Now, this is a bit odd for a couple of reasons. Firstly, it seems perverse that in a knowledge economy, firms may be placing less emphasis on recruiting and keeping hold of the best knowledge workers. Secondly, it makes no business sense. The CIPD recently reported that over a third of employees are planning to change jobs once the recession is over. The recent report from PWC emphasises how expensive this might be for employers.
This matters to us because there has always been a close link between the labour market and office design. In the wider business community, the conundrum that has dominated management thinking over the last two decades is this: if your main asset is knowledge and that knowledge is largely locked up in people’s heads, how do you attract those heads to your organisation? Then, once they are safely in your employ, how do you make them stay there or at the very least empty some of the contents into computers and other people’s heads before they go?

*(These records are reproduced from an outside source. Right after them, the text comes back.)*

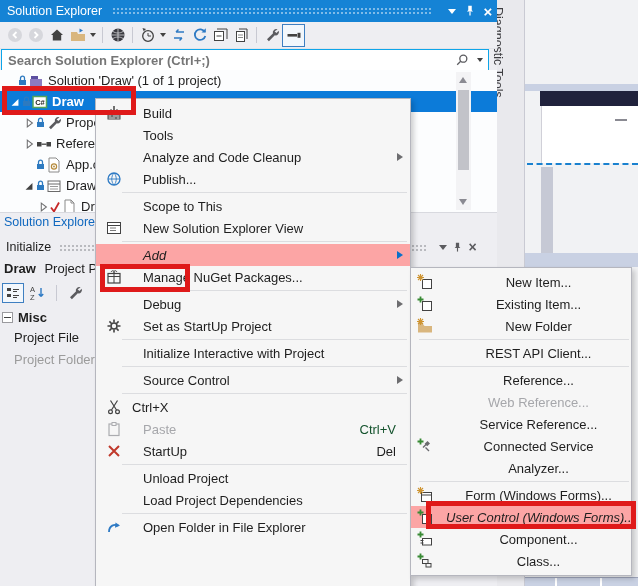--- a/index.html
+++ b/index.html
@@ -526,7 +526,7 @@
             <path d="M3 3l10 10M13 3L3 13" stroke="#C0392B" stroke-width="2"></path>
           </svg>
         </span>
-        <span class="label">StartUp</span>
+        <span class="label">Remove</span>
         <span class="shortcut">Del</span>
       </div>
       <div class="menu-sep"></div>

It is this riddle that has led to the dominance of ‘soft’ issues in management thinking and why workplace design has focussed increasingly on softer business issues such as corporate culture, the environment and knowledge management. It has driven the growth of flexible work practices as organisations have tried to give people a better work-life balance. It has driven the softening of the workplace itself, the growth of break-out space and the focus on the team. And, of course, it has pushed on the idea of employer branding.
While some might assume that employer branding is a straightforward idea for those of us involved in workplace design and management to address, of course it is anything but. It is no longer enough to print logos onto carpet. As with many of the issues that we have to manage in one way or another, it is complex, multi-faceted, ongoing and demands a multi-disciplinary approach. It is certainly likely to require input from FM, HR and IT and will attract the interest of general managers across the organisation. It incorporates a wide range of factors from working culture, working methods, interior design and the physical environment.
When it comes to employer branding nothing can be achieved in isolation. That may have been the case in the past, when branding in the workplace may largely have focussed on replicating a corporate identity, but now there is a far greater focus on reflecting important values to staff. It is important to understand how the company addresses business and environmental issues, the intelligent use of colours and materials to convey ideas and emotions.
As usual it is new technology that is making all of this feasible, both in terms of the designs it makes possible and the equipment and materials needed to deliver them. Indeed this technology is moving so rapidly that it can be hard to keep up with just what is possible.
What is needed to make this work is a holistic approach. It demands people who can integrate and resolve the demands of its many elements and stakeholders, develop clear briefs and ensure delivery of complex and potentially conflicting objectives. Much of that will depend on the development of clear objectives and a clear brief in the first place.
What is important is to understand how employer branding works in its many facets and recognise the role that it can play in achieving organisational success. Creating the right environment to attract and retain the best staff has always been important but the growth of the knowledge economy and the recovery from recession will make it increasingly important in the coming years. It is a situation that is both challenging and an exciting opportunity for those of us involved in the design and management of offices to further demonstrate our value to the organisation.